Our study strongly supports the view that chronic cholestasis in humans is accompanied by upregulation of ileal bile acid absorption. Cholestasis and/or sluggish gall bladder contraction may have theoretically contributed to the reduced 75SeHCAT FTR in our study. We believe that the effect of cholestasis was marginal because serum bile acid composition was normal in our patients, suggesting very mild cholestasis. Furthermore, gall bladder motility has been reported by others33 as normal in PBC patients.

In vitro and in vivo animal studies on the adaptive changes in the expression and function of intestinal transporters for bile acids have provided conflicting results.
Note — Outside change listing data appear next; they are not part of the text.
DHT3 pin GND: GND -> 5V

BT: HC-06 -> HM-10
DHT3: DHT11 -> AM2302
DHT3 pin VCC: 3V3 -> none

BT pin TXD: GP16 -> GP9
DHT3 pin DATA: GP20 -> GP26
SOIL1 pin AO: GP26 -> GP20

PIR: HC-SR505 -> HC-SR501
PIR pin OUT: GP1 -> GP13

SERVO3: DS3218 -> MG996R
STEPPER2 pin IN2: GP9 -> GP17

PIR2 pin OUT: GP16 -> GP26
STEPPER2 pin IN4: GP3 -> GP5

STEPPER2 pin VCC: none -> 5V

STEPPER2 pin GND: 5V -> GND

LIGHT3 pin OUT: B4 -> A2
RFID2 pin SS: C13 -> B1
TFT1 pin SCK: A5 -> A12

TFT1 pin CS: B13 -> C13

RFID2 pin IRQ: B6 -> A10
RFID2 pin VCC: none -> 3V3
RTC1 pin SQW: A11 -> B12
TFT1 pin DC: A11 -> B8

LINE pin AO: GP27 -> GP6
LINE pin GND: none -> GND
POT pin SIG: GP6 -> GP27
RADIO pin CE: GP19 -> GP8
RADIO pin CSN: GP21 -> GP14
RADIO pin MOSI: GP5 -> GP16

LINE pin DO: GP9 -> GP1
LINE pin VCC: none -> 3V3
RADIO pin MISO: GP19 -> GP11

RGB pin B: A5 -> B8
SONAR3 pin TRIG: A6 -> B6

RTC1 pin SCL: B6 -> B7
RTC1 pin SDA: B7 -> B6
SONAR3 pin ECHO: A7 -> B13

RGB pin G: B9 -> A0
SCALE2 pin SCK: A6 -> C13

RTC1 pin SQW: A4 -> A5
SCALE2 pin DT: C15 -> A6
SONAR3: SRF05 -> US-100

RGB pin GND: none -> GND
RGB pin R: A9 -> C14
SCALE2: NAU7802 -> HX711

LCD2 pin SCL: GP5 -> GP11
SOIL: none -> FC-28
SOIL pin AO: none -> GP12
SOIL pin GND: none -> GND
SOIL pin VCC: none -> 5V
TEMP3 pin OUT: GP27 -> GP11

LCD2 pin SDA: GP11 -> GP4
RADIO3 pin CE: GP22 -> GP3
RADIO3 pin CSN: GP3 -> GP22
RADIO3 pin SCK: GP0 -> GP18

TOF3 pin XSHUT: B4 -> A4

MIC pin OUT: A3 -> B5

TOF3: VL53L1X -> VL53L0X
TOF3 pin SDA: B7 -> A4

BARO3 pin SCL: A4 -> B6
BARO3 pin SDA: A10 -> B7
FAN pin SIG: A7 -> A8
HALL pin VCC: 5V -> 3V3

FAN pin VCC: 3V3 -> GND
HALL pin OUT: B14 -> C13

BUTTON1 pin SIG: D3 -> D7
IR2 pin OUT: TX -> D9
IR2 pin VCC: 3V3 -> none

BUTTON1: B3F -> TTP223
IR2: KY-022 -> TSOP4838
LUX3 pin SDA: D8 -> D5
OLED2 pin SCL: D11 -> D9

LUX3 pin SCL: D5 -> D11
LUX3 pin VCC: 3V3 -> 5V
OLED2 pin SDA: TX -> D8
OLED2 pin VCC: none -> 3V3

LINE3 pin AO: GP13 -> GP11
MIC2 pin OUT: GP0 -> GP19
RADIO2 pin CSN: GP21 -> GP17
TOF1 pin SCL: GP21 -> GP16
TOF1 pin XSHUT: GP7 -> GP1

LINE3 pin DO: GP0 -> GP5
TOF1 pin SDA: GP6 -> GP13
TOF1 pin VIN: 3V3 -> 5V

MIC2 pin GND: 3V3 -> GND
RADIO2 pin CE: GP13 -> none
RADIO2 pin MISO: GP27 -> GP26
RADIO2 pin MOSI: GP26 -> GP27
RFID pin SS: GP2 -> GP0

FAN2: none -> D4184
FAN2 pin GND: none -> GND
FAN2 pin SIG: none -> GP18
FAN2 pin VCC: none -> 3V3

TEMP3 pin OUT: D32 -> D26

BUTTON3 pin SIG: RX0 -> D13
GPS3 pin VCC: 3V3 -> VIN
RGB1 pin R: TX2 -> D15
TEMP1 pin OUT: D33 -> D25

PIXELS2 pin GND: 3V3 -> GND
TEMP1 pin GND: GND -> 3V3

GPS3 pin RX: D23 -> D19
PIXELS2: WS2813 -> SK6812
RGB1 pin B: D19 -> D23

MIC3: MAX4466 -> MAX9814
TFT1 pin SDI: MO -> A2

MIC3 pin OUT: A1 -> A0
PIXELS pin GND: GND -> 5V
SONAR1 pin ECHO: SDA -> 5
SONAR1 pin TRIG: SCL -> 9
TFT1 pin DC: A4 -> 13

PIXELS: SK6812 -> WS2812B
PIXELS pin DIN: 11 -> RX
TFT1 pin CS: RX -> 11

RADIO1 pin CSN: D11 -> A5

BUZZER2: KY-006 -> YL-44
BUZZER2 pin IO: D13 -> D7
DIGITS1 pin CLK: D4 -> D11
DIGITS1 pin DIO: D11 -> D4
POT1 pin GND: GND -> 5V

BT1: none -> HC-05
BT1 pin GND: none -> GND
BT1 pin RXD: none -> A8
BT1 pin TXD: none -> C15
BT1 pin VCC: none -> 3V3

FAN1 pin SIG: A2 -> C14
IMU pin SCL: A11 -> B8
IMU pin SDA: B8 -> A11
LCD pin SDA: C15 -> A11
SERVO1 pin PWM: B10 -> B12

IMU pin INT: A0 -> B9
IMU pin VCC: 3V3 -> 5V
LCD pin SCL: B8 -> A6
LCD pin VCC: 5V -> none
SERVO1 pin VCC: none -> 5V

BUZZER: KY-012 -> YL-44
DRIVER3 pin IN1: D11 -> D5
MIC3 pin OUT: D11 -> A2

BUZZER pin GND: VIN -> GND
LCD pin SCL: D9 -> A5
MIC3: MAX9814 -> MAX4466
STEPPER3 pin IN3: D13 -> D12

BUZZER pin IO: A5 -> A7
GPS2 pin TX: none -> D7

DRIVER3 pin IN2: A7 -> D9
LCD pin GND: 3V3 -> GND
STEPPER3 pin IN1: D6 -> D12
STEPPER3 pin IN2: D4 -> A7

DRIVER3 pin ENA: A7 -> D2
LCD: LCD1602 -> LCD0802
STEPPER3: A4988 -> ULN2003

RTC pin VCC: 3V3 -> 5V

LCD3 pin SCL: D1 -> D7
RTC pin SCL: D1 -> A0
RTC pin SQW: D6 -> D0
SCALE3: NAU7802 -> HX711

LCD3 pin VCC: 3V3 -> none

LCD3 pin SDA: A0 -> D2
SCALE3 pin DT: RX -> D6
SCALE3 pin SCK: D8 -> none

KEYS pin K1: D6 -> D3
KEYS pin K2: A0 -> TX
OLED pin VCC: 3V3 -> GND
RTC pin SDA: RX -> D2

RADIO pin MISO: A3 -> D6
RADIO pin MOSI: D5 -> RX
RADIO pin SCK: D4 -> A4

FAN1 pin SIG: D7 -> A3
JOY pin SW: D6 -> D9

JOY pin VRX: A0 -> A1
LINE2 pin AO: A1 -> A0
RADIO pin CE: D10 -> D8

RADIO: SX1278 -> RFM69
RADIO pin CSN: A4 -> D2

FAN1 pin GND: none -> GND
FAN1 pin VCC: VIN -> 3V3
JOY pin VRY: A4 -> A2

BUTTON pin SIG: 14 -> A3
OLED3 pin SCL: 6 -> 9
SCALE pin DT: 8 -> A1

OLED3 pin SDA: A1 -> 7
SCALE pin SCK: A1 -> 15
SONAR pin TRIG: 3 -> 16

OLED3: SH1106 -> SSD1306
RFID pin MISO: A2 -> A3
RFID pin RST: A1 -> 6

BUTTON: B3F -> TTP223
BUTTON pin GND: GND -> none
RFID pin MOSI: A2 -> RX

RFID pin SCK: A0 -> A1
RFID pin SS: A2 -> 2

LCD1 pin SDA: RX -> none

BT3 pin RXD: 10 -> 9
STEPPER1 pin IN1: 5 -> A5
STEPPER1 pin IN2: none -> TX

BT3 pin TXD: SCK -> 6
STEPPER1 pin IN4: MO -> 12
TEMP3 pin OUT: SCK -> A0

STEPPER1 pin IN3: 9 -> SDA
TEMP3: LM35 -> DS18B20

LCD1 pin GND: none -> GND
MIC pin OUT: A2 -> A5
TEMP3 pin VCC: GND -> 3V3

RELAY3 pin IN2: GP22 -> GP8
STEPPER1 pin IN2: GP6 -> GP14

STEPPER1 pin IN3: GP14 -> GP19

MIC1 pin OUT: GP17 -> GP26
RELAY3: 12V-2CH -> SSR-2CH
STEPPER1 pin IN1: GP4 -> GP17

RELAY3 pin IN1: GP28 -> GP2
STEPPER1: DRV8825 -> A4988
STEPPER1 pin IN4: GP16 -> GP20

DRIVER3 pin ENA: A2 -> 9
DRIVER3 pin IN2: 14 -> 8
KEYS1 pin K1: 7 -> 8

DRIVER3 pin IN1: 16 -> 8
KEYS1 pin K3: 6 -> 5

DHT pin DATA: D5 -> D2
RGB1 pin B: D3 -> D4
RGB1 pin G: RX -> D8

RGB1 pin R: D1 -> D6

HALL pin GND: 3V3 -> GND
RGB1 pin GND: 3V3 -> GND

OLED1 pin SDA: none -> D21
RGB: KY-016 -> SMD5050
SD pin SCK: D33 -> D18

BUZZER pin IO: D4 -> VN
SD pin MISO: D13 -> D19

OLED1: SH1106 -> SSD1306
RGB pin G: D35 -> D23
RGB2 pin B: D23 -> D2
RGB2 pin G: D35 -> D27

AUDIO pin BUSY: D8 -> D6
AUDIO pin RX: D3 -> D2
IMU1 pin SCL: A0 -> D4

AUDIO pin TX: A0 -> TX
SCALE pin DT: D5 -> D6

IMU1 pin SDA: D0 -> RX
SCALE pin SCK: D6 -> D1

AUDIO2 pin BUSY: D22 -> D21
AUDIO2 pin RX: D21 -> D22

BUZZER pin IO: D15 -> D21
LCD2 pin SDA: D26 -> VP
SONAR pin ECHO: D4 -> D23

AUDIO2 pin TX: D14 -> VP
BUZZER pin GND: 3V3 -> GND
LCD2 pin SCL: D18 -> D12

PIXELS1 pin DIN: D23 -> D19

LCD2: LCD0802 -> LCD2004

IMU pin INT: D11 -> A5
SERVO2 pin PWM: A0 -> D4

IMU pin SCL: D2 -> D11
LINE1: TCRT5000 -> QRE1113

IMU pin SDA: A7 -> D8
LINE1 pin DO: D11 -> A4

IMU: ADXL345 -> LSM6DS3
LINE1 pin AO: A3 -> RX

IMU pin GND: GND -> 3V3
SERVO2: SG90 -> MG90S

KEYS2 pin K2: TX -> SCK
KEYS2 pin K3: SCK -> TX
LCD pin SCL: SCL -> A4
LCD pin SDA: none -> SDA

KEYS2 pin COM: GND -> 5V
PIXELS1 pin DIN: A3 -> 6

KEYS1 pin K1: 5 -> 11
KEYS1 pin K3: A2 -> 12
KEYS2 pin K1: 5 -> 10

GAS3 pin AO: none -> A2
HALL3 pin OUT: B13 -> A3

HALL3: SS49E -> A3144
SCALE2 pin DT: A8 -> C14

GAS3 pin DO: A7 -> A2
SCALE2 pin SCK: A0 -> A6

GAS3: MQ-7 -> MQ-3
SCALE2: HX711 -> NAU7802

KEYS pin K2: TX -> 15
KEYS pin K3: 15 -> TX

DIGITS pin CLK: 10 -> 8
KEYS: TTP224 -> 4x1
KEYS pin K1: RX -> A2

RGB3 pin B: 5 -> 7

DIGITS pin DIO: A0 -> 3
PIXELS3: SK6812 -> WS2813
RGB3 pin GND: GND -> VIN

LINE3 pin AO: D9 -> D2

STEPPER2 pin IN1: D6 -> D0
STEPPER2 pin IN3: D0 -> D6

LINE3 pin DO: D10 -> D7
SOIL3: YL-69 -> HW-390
Downregulation of ileal bile acid uptake has been reported in rats with decreased intestinal bile acid concentrations, resulting from acute extrahepatic cholestasis, and in studies involving measurement of bile acid uptake by ileal brush border membranes.3,6,8,11 In contrast with these findings, upregulation of ileal bile acid uptake was reported by other authors in anaesthetised bile fistula guinea pigs7 during administration of cholestyramine, a bile acid sequestrant resin. The effect on ileal absorption of increasing the bile acid load to the intestine by means of bile acid feeding is also controversial,10,12 adding further uncertainty to the adaptive changes in intestinal bile acid uptake to different bile acid loads. This controversy has been explained by several factors, including species specific differences3,7 or differences between measuring transport function of the whole intestine or transporter activity in a specific intestinal segment that may not detect changes in zonal distribution of transporters.4 Furthermore, all of these studies were carried out under conditions of acute or short term changes in intestinal bile acid load, a condition extremely different from the chronic and slowly progressive cholestatic condition that characterises PBC.1 To overcome these limitations, the importance of measuring intestinal transport function in humans has been authoritatively emphasised,4 and the method used in the present study is consistent with this recommendation.

The second important observation in our study was that 75SeHCAT FTR increased and retention within the enterohepatic circulation was reduced to normal in PBC patients during UDCA treatment. These findings are consistent with the current view that UDCA administration may cause endogenous bile acid malabsorption.34–36 This effect of UDCA on endogenous bile acid absorption is not the only mechanism advocated to explain the beneficial effect of UDCA in PBC and other cholestatic liver diseases. A cytoprotective effect37,38 and an improvement in hepatobiliary excretory function have also been reported for UDCA.39,40 The scintigraphic finding of Jazrawi and colleagues40 that the reduced hepatic excretion of intravenous 75SeHCAT observed in patients with PBC improved but was not corrected by UDCA in the majority of their patients indirectly suggests that normalisation of 75SeHCAT retention during UDCA observed in our study is partly independent of the choleretic effect of this bile acid and emphasises the effect of UDCA on intestinal absorption of the isotope. The observation of Invernizzi and colleagues41 that faecal bile acid excretion is increased in PBC patients during UDCA treatment, and that this increased excretion is mainly due to secondary bile acid (lithocholic and deoxycholic acid) excretion is consistent with the hypothesis of primary bile acid ileal malabsorption during UDCA treatment with consequent colonic biotransformation to secondary bile acid.

In conclusion, our findings indicate that intestinal bile acid absorption is upregulated in PBC patients, and that this upregulation is reversed by UDCA treatment. This ability of UDCA to compete with other bile acids for ileal absorption may prevent accumulation in the hepatocyte of toxic bile acids, thus representing a mechanism to explain the beneficial effect of UDCA in PBC.